AG : J’étais le seul eurodéputé à assister à la conférence de presse de Madame Trautmann à Bruxelles et effectivement, les contacts sont pris.
Pourriez-vous vous imaginer de joindre vos forces ?
AG : Mais parfaitement ! Madame Trautmann est une personnalité politique éminente disposant de réseaux impressionnants et qui connaît parfaitement ses dossiers, y compris les dossiers techniques qui jouent un rôle dans ces considérations, comme celui de l’urbanisme et du développement du Rhin Supérieur. Je peux parfaitement m’imaginer d’agir comme une sorte de «tête de pont» à l’intérieur du Parlement en travaillant étroitement avec cette initiative et d’autres initiatives qui existent. Je suis tout à fait disposé à travailler avec tous ceux qui défendent comme moi, le siège unique à Strasbourg !
Donc, vous pensez aussi au développement de la ville de Strasbourg et de sa région ?
AG : On ne peut pas parler du siège unique sans tenir compte de son environnement. Strasbourg et le Rhin Supérieur pourront grandir avec le siège unique, et Strasbourg a le potentiel de devenir une vraie capitale culturelle de l’Europe. La ville et la région offrent de nombreux avantages, mais force est de constater que la ville pourrait faire des progrès dans la communication de ces atouts…
Ah bon ?…
AG : Le rayonnement de Strasbourg à l’échelle internationale a besoin de s’améliorer, à commencer par la présentation des informations en différentes langues, au niveau visuel… Avec mon parti, la «Familienpartei», nous sommes parfaitement disposés à soutenir un travail en ce sens, nous pourrions envisager de fournir le «input» en ce sens et également, transporter le «output».
Et les connexions européennes qui sont souvent évoquées lorsqu’il s’agit du siège du Parlement à Strasbourg ? Air France abolira l’année prochaine même les vols vers Paris-Orly…
AG : Mais tout cela ne dépend que de la volonté des décideurs ! Si demain, les institutions européennes allaient voir une compagnie aérienne en lui proposant d’acheter un nombre important de vols sur l’année, les compagnies aériennes ouvriraient rapidement de nouvelles lignes, soyez-en sûr. Il conviendra également de travailler sur les lignes à grande vitesse et actuellement, on travaille déjà sur un plan d’une ligne à grande vitesse depuis le Danemark à Bruxelles – ces plans pourraient facilement être étendus également vers Strasbourg. Et en ce qui concerne, par exemple, les élus des pays de l’est de l’Europe, qu’ils voyagent vers Bruxelles ou vers Strasbourg, cela ne fait aucune différence.
Il y a les plans, il y a les chiffres, mais il y a aussi les trois derniers votes au parlement où environ 80% des élus se sont prononcés en faveur de Bruxelles…
AG : Attention, lors de ces votes, il n’était jamais question de Bruxelles, on a soigneusement évité de nommer Bruxelles comme «siège unique». Il a toujours été question d’un «single seat», sans préciser duquel il s’agissait. Je suis persuadé que si les élus étaient informés de manière objective et neutre sur les avantages et inconvénients des deux options, les majorités pourraient changer. Il ne faut pas trop se laisser impressionner par ces votes qui avaient lieu sur la base d’informations qui n’étaient pas tout correctes.

*JEU DE DONNÉES*.
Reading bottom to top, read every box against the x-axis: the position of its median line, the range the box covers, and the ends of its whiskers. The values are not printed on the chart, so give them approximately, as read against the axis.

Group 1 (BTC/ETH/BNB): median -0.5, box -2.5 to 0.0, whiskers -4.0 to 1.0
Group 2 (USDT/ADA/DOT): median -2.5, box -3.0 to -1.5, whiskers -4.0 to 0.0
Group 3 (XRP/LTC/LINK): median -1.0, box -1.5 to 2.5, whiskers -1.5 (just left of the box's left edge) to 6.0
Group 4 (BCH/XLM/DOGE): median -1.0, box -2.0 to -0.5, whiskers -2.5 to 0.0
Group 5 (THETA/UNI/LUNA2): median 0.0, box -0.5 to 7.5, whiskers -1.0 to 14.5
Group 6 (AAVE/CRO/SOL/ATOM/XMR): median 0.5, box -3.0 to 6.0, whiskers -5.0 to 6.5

==

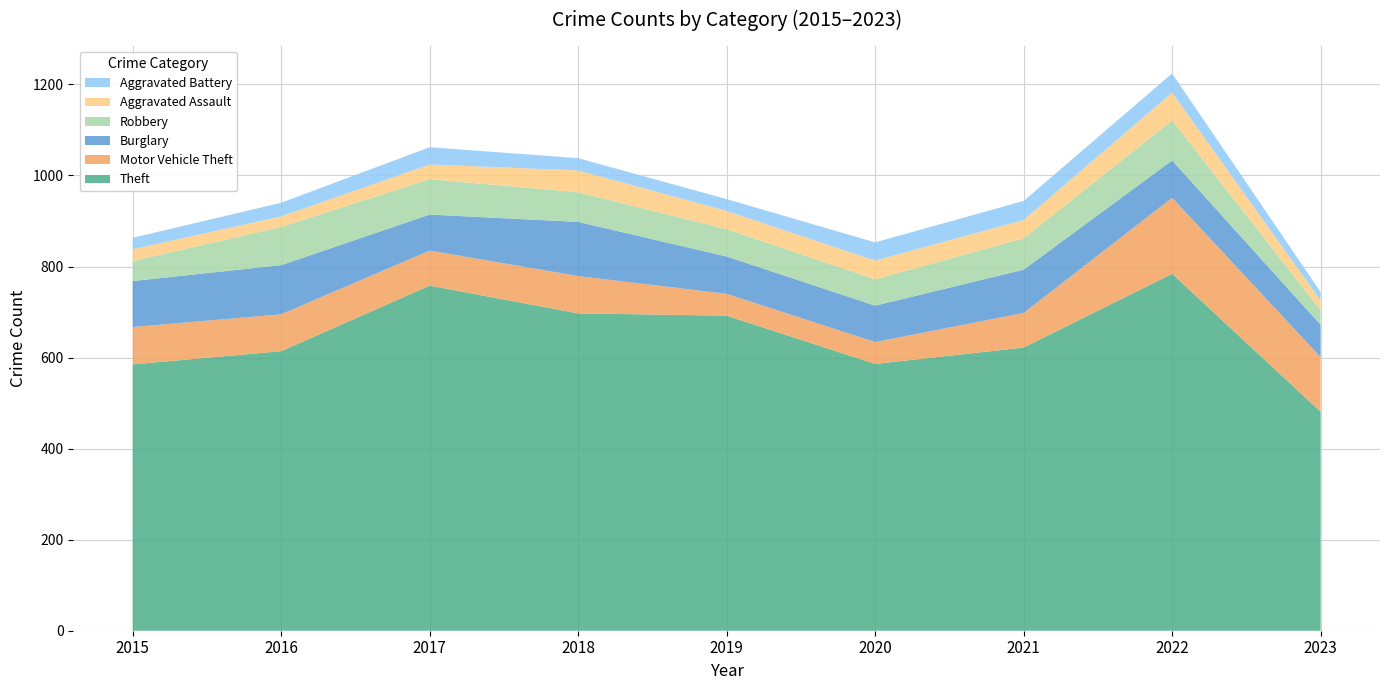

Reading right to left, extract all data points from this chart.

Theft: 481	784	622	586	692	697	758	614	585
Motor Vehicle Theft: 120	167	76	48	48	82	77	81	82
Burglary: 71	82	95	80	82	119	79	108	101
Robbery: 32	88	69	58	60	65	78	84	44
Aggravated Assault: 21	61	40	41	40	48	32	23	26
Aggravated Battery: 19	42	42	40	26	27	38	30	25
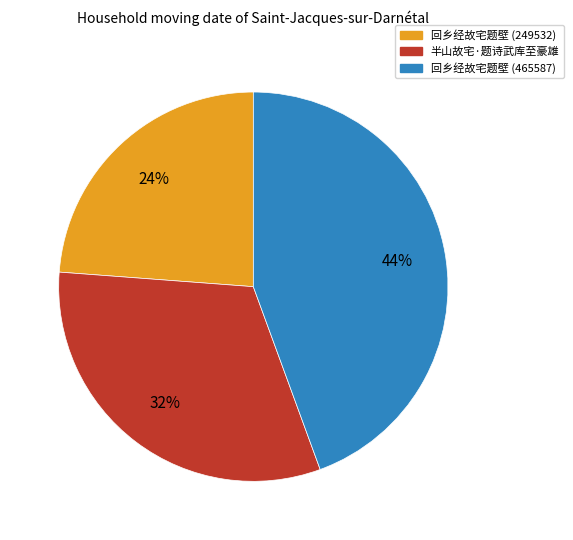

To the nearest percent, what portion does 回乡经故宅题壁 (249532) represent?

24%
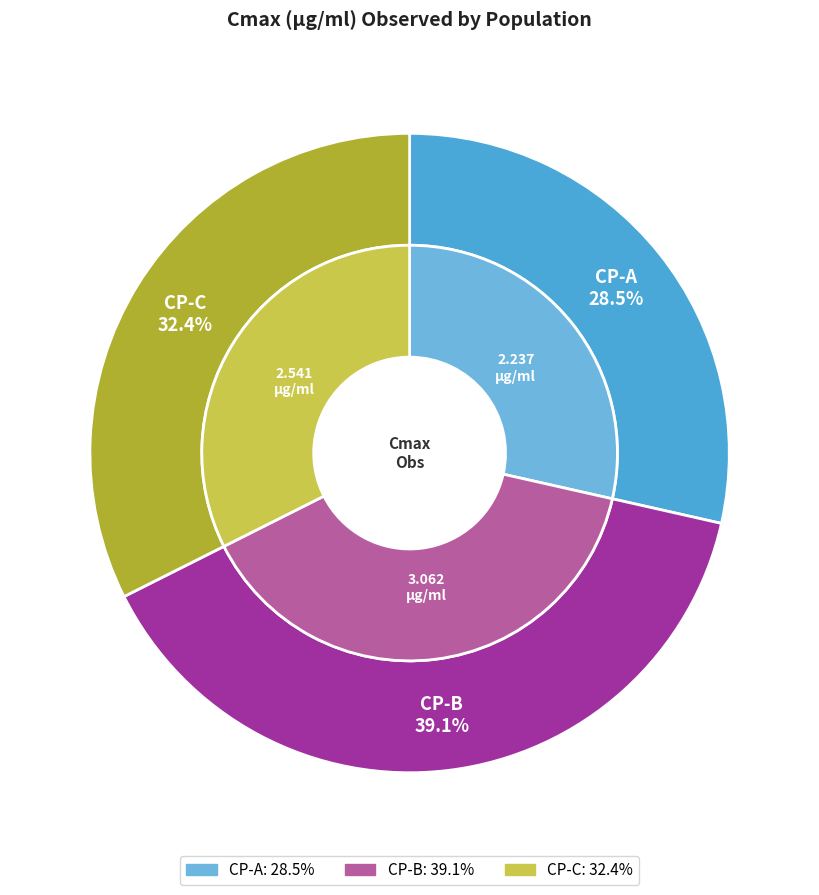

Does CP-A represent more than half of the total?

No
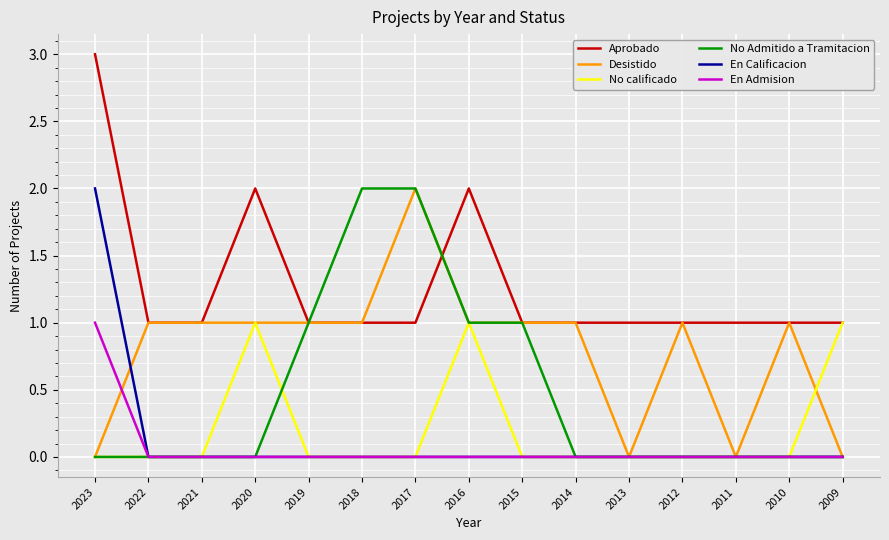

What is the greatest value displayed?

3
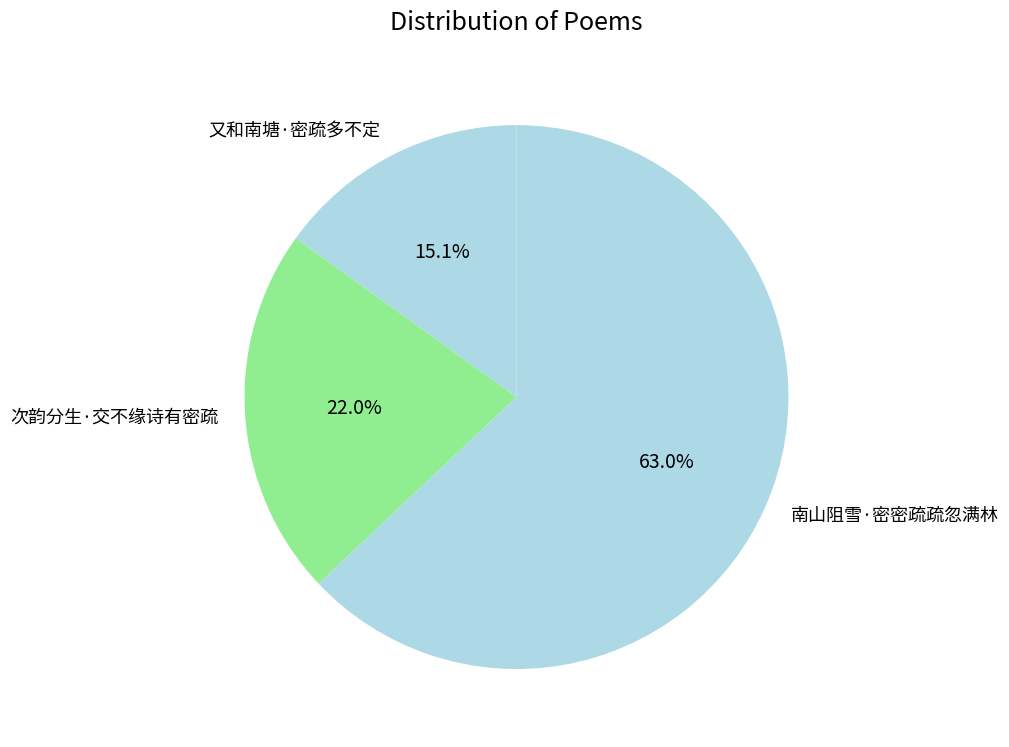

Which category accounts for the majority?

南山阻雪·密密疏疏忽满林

*CONSIGNES DE TRAVAIL*. Dans l'entretien sur le siège du Parlement européen, de quel parti la personne désignée par « AG » se réclame-t-elle ?

*RÉPONSE ATTENDUE*. La « Familienpartei ».